On paper, Mexican workers should be big winners from the new Nafta. They’re not holding their breath.

Stronger unions and higher pay south of the U.S. border are a key part of the revamped trade deal, which the U.S. House of Representatives approved in a vote on Thursday. The measures are supposed to bring knock-on benefits for the U.S. and Canada too—by eating into a wage gap that’s lured factories and jobs away.

The worry is that any new rules in Mexico will largely remain on paper. Mexican workers themselves, who watched their pay fall even further behind during a quarter-century of the North American Free Trade Agreement, say there’s reason to doubt if its successor will be much different.

“I don’t think there will be any change,” said Ludwing, a security guard at a General Motors plant in the industrial center of Toluca who asked to be identified only by his first name. “I’ve seen my friends fired as plants close down.”

GM Mexico spokeswoman Teresa Cid said the company will honor the changes to Mexico’s labor rules as they are implemented.

The USMCA, as the trade deal is known, requires that 40%-45% of auto content be made by those earning at least $16 an hour—a move aimed at reducing Mexico’s low-wage advantage in the region. It also guarantees the right of Mexicans to choose their labor unions and contracts.

The problem is that Mexico’s unions have a history of cozying up to bosses, rather than fighting for the workers they’re supposed to represent—and new labor rules can’t change that culture overnight. Unions are vigorously fighting the new rules on several fronts, including filing hundreds of lawsuits, which is fanning fears that the pace of reforms could stagnate.

That concern triggered a last-minute row on the weekend, when Mexico accused the U.S. of infringing on its sovereignty by dispatching inspectors to enforce Mexican labor reforms.

The issue was chalked up to a misunderstanding and resolved quickly. But Mexico’s labor practices were a key hurdle in the final negotiations last week for the White House to get Democrats—and allied U.S. unions worried about job losses—behind the deal. The U.S. Senate is now expected to ratify the pact early next year.
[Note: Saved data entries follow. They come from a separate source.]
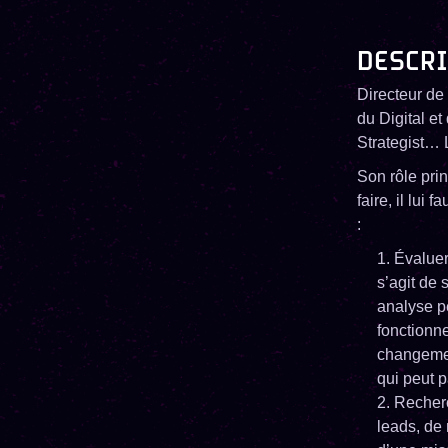
DESCRI
Directeur de 
du Digital e
Strategist… 
Son rôle prin
faire, il lui
:
Évaluer
s’agit de 
analyse pe
fonctionn
changemen
qui peut p
Recherc
leads, de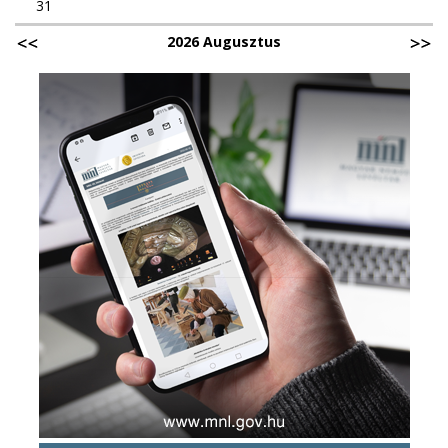
31
2026 Augusztus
Vazquez, a shelf stacker at a Walmart in Mexico City for 16 years who asked to be identified by his last name for fear of retribution, said he’s skeptical the deal will benefit him.

“I don’t think we’ll see any pay raise,” said Vazquez, who earns $300 a month. “It’s been so long and nothing has changed.”

At home, Mexican President Andres Manuel Lopez has promised to increase funding for labor reforms and he’s boosting the minimum wage. In May, the government enshrined the rights of workers to decide on union leaders and contracts by secret ballot.

While the changes would appear to be a basic function of unions the world over, they rarely occur in Mexico. The system remains rife with complaints about contract misrepresentation.

At the first such vote over a labor contract negotiated at a factory owned by cement giant Cemex, some workers didn’t know what they were being asked; others said their union made false claims that they would lose their benefits if they rejected the contract.

While Lopez Obrador has also made rooting out graft a key priority since he took office a year ago, it will be a difficult task to take on the powerful unions, said Rogelio Aguilar Mendoza, a worker at another Walmart in Mexico City.

“There’s a lot of corruption in unions,” he said, while also voicing hope that the USMCA, if implemented well, could be a positive step for the economy.

The new trade pact will allow the U.S. to take a stricter view of compliance over Mexico’s labor reforms. Labor-related disputes will be resolved by a newly created U.S.-Mexico Rapid Response Mechanism, a panel made up of representatives appointed by Mexico and the U.S.

Mexico’s economic reliance may also give the U.S. some leverage. The U.S accounts for about half of Mexico’s foreign-direct investment and buys 80% of all Mexican exports.

Nafta Challenges

More broadly, workers have reason to be wary of USMCA delivering on its advertised benefits.

In 1994, Nafta was billed as a way to pull up Mexico’s economy through deeper integration. But since then, incomes in Mexico—which as an emerging market is supposed to grow faster—have fallen, to about a fifth of those in the U.S.

“Look, if it happens and wages rise, it would be good obviously. But I don’t know,” said a subcontractor at the GM factory in Toluca—about 50 miles west of Mexico City—who asked to be identified only by his first name, Luis. “We haven’t had any discussions in the plant about what could happen.”